# taz.de -- Privatisierung öffentlicher Räume: Protest mit Knete
       
       > Umkämpfter Stadtraum: In Berlin gibt es Arbeiten von Künstler*innen
       > wie Amelie von Wulffen und Aktivist*innen aus den 1990er Jahren zu
       > sehen.
       
 (IMG) Bild: Blick in den Ausstellungsraum mit Videoprojektion
       
       Wer erinnert sich noch an die Infobox? Knallrot und quaderförmig stand sie
       von 1995 bis 2001 in direkter Nachbarschaft zur Großbaustelle am Potsdamer
       Platz.
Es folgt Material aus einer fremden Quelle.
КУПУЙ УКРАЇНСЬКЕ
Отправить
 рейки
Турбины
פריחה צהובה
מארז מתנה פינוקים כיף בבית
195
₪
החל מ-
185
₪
Von ihren Stelzen aus überwachte sie deren Voranschreiten und
       versinnbildlichte gleichsam den Bauwahn im Berlin der 1990er.
       
       Da gab es noch die sogenannte leere Mitte, von der so viele etwas abhaben
       wollten. Nicht nur Baukräne, sondern auch die Privatisierung öffentlicher
       Räume fraß sich in jenen Jahren durch die Stadt und mit ihr Prozesse der
       Verdrängung gegen alle und alles, was der Verwertungslogik entgegenlief.
       
       Der Protest wiederum, der sich dagegen formierte, brachte Personen
       unterschiedlichen Hintergrunds zusammen. Es bildeten sich Allianzen
       zwischen Künstler*innen, Stadttheoretiker*innen und
       Aktivist*innen, die eine neue gemeinsame Sprache fanden.
       
       ## Neue Dokumentation
       
       Von diesen würde eigentlich gerade, wenn sie denn offen wäre, die [1][Schau
       „Stadt und Knete. Positionen der 1990er Jahre“] im Berliner
       Ausstellungsraum after the butcher erzählen, mittels kollektiv produzierter
       Kunst, Zeitschriften und Knetgummi-Animationen – von denen eine der Infobox
       gewidmet ist. Auch ein neues dokumentierendes Video „Kollektive
       Erinnerungen“ entstand dafür. Es liefert den nötigen Kontext für alle zu
       spät Geborenen, Zugezogenen oder Nicht-Berliner*innen.
       
       Öffentlicher Raum heiße heute etwas anderes als damals, 1997, ist dort
       unter anderem zu erfahren: Draußen sein, rumhängen, das ziellose
       Sich-aufhalten-Können – diese Qualität des öffentlichen Raums sei abhanden
       gekommen, verschwunden mit den tatsächlichen öffentlichen Räumen, die
       ersetzt wurden von den scheinbaren, Malls etwa.
       
       Die Stimme, die das im Video so einleuchtend erklärt, gehört dem Autor,
       Kurator und Dozenten Jochen Becker. Er war in den 1990ern Teil jener Gruppe
       von Menschen aus dem Kunstumfeld, die sich mit Aktivist*innen
       zusammentaten.
       
       ## Aus Fotografien und anderen Dokumenten montiert
       
       Den Film hat die Künstlerin Ina Wudtke, die gemeinsam mit Thomas Kilpper
       und Franziska Böhmer after the butcher betreibt, aus Fotografien und
       anderen Dokumenten montiert und mit Kommentaren von damaligen
       Akteur*innen unterlegt – neben Becker kommen die Künstlerin Ariane
       Müller und der Jurist Dietrich Steinhof zu Wort.
       
       Er liefert gewissermaßen die Fußnoten zur Schau, die wiederum begleitend
       zur Einzelausstellung von [2][Amelie von Wulffen] in den [3][KW Institute
       for Contemporary Art] entstand, denn auch von Wulffen war damals maßgeblich
       beteiligt.
       
       Beide Ausstellungen sind derzeit aus bekannten Gründen geschlossen. Die in
       den KW immerhin konnte so weit verlängert werden, dass man sie
       wahrscheinlich irgendwann physisch und nicht nur [4][per Videorundgang]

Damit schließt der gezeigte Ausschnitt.